Morton’s, an archrival, topped that achievement with an 8.3% increase.

And Kona Grill did even better, logging a 9.1% rise.

Meanwhile, Dunkin’ Donuts’ parent dazzled Wall Street with the industry’s most significant (and successful) IPO in years.
Ignite Restaurants, the parent of Joe’s Crab Shack and Brick House, surprised a lot of Wall Street watchers with the announcement that it’d filed for a $100-million offering.

It’s far too early to declare a return to good times, nor an escape from the bad. Recent days also brought the bankruptcy of Chicken Out, the D.C.-area takeout concept once hailed as an ideal acquisition candidate, and Elephant & Castle, the high-volume casual chain. A Chevys franchisee also had to seek protection because of several blood-sucking leases.

But it’s not premature to hail three industry leaders for their amazing turn-around efforts. Indeed, their recognition might be overdue.

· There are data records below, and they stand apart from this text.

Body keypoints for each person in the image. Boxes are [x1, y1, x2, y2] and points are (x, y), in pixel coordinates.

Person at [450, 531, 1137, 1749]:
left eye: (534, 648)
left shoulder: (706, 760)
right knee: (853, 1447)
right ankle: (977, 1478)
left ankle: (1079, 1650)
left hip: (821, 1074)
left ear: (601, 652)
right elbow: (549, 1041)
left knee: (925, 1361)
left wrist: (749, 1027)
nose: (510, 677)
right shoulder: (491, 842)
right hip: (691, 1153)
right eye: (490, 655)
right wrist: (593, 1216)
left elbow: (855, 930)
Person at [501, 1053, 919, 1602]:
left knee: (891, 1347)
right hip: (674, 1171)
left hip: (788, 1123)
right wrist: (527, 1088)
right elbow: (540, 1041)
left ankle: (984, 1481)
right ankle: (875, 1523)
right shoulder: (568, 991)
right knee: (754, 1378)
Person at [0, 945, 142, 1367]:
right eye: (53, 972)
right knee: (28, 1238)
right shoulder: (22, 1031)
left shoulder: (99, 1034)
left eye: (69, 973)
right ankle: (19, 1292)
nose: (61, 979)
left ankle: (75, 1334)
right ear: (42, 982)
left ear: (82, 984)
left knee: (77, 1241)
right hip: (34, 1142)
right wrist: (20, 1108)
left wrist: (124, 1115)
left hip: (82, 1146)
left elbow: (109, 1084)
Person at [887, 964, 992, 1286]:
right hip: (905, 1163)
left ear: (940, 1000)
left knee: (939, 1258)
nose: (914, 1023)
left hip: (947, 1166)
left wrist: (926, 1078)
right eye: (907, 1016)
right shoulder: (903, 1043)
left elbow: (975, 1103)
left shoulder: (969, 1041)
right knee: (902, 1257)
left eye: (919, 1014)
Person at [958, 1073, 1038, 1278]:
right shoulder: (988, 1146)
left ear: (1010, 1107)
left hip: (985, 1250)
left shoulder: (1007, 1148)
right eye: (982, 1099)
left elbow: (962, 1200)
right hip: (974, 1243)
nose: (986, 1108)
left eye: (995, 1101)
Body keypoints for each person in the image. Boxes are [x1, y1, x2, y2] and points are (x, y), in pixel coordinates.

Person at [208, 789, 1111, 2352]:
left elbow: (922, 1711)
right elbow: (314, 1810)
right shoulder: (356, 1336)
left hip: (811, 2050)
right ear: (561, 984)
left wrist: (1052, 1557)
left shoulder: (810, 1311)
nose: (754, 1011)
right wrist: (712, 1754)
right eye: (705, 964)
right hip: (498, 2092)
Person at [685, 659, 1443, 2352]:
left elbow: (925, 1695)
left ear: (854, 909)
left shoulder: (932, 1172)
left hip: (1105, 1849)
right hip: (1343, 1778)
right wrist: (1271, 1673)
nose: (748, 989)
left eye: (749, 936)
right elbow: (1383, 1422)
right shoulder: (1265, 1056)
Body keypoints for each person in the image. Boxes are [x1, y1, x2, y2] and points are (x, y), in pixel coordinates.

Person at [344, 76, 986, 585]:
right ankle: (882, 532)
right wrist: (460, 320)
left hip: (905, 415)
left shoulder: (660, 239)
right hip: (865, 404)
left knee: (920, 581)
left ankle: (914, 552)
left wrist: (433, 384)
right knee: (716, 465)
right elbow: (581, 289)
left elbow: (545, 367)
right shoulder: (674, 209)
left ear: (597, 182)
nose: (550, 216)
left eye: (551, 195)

I’d watched them like a vulture during the worst of times because I was convinced their concepts were headed to a liquidation auctioneer. A turnaround seemed like too much of a moon shot given where the brands were.

But I was proved wrong. So, with apologies, I’m paying homage to three turnaround stars, even if their charges still have a ways to go in their recoveries.

I’m breaking it into three installments for ease of consumption. Here’s the first.

Popeyes’ Cheryl Bachelder: Working a common-sense plan.

Before the world fell apart, the AFC Enterprises concept announced it was rebranding to play up its Louisiana heritage. The yawns from reporters and financial analysts must’ve been deafening. Hadn’t the chain proclaimed the same mission time after time?

The ho-hum factor wasn’t diminished by the comeback plan put forth by the incoming Bachelder: Embellish the brand’s appeal, improve stores, make them financially sound, and expand. You could’ve ripped that turnaround punchlist from a how-to book.

But the tactics were different, particularly for what Bachelder termed the brand-building “pillar.” Popeyes was a chicken-on-the-bone concept. That heritage would be underscored by the rebranding of the chicken as Bonafide, a clever way of saying it was true fried chicken, with a name that made you think “bone.”

The problem with it and other fried chicken brands was the limited appeal at lunch. You don’t want to get all greasy before heading back to work, or down a heavy mid-time meal before a sleep-inducing meeting. So a new array of sandwiches and wraps were added.

Similarly, you can’t munch a fried-chicken breast while steering with your other hand (trust me, I’ve tried it). Portability was a true shortcoming, particularly in generating more sales through the drive-thru. So Popeyes added nuggets, tenders and snack-sized minis.

Then there was the overriding concern about price. Chicken is relatively inexpensive, but the economy had tanked. If it wasn’t a bargain, consumers were going to walk away.

Popeyes countered with an array of new, low-cost and snackable selections.

Meanwhile, operations were scrutinized via a new service tracking system. Some of the resulting fixes were so basic as to merit a Do’h!: Clearer headsets at the drive-thru, so orders wouldn’t botched, and the installation of timers to keep everyone mindful of service speed.

It wasn’t a matter of splitting the atom. Any ops specialist preaches the better part of Bachelder’s strategy as standard operating procedure. The tactics were peculiar to Popeyes’ challenges and menu. But there wasn’t anything mind-blowing about the adjustments.

The key was the execution. Coming up with a plan is easy. Making it happen as planned is the challenge.
Bachelder did it. That leaves the key question of how.

Given how adeptly the plan was communicated and executed, there’s only one solution: A semester at Hogwarts. And maybe in the graduate program at that.